[Bug Report] loading gemma-7b-it runs out of memory
Describe the bug When loading gemma-7b-it on a machine with 2 H100, the loading still fails on a jupyter notebook.
Code example
n_devices=2
model = HookedTransformer.from_pretrained_no_processing(
"google/gemma-7b-it",
center_writing_weights=False,
fold_value_biases=False,
fold_ln=False,
center_unembed=False,
default_padding_side="left",
default_prepend_bos=False,
device="cuda",
dtype=torch.bfloat16,
n_devices=n_devices
)
System Info Describe the characteristic of your environment:
- Describe how
transformer_lenswas installed: conda - What OS are you using: Linux
- Python version: 3.11.5
torch==2.4.1
torch-scatter==2.1.2
torchaudio==2.4.1
torchmetrics==1.2.0
transformer-lens==2.13.0
transformers==4.45.1
Additional context
- I tried just using
from_pretrainedinstead offrom_pretrained_no_processing. - I tried passing the model as
hf_modeltofrom_pretrained.
Checklist
- [ x] I have checked that there is no similar issue in the repo (required)
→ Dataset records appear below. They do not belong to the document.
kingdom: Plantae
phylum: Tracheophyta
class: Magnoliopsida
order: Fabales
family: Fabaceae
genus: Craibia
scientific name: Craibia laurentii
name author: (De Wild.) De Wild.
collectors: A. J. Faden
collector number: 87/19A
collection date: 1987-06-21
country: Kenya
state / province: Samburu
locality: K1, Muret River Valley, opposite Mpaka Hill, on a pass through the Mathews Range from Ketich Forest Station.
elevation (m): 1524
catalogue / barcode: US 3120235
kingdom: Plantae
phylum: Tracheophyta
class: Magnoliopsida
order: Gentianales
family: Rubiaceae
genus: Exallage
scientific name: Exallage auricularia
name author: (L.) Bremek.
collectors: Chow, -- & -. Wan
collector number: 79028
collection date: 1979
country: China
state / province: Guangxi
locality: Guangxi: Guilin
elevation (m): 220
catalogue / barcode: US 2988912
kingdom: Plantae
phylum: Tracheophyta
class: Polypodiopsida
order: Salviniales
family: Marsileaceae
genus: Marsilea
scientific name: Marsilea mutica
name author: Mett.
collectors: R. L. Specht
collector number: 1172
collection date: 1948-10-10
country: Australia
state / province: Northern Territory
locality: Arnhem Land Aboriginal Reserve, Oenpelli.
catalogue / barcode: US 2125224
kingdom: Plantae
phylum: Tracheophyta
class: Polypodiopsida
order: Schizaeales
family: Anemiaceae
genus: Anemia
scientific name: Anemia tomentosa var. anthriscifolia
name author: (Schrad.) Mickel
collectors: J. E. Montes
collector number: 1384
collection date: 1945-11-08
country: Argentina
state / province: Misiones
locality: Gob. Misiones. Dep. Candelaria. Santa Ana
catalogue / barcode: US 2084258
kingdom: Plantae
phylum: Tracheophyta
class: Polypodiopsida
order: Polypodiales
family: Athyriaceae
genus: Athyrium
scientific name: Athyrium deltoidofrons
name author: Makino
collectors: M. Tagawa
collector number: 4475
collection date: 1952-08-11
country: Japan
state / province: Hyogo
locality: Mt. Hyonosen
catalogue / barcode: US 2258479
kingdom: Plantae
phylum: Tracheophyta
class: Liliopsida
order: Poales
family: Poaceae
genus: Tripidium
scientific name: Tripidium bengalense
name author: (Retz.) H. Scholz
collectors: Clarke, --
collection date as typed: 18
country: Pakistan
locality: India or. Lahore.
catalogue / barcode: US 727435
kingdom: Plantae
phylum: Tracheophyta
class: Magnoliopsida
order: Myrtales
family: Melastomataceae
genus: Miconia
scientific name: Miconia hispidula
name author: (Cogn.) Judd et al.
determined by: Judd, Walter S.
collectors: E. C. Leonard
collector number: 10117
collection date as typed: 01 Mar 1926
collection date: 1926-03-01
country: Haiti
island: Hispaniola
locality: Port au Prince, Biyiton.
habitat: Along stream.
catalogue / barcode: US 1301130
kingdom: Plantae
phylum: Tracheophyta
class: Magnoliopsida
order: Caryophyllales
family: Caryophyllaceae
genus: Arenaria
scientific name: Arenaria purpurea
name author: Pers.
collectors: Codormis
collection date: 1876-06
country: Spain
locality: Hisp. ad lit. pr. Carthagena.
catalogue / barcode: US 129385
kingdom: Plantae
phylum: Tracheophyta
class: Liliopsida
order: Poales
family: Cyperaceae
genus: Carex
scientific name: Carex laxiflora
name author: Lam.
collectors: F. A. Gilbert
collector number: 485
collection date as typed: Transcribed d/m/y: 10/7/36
The current implementation of multi GPU is not very reliable. There is a new version coming up with this entirely overhauled now, but I have not specifically tested Gemma models, and it may still error out depending on the model architecture. If you have a moment to test this again after the next update is up, that would be very helpful. Fingers crossed it will work now.
@qwenzo the more robust support has been added. I did not specifically test Gemma on multi-GPU before the update was put up, so if you do try it, let me know if there are issues. I will make sure to test the model family in the upcoming week.